──────── PROVIDED RECORDS ────────
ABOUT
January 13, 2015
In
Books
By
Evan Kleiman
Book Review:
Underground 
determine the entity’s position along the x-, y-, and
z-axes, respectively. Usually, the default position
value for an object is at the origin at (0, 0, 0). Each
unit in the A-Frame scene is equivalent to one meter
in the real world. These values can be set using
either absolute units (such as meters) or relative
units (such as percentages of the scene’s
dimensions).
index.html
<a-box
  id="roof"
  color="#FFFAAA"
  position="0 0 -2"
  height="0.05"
────────
──────── PROVIDED RECORDS ────────
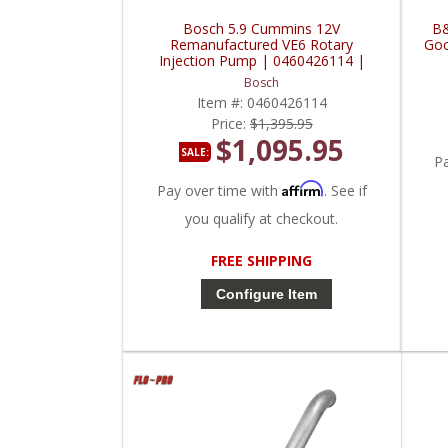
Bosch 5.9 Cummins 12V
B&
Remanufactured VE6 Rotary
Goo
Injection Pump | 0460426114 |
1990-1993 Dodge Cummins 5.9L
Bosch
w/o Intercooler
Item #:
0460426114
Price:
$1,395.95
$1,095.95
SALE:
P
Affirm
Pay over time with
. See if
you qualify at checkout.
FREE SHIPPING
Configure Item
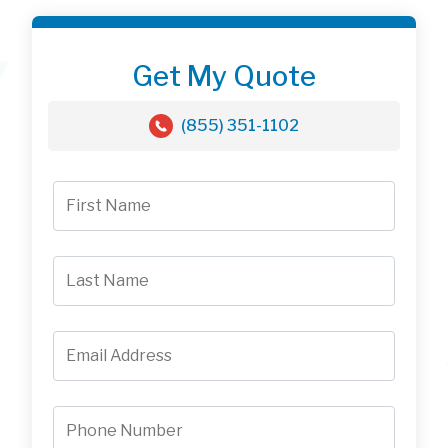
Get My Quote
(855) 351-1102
────────
Show me every line in the data above that includes "position".

determine the entity’s position along the x-, y-, and
z-axes, respectively. Usually, the default position
  position="0 0 -2"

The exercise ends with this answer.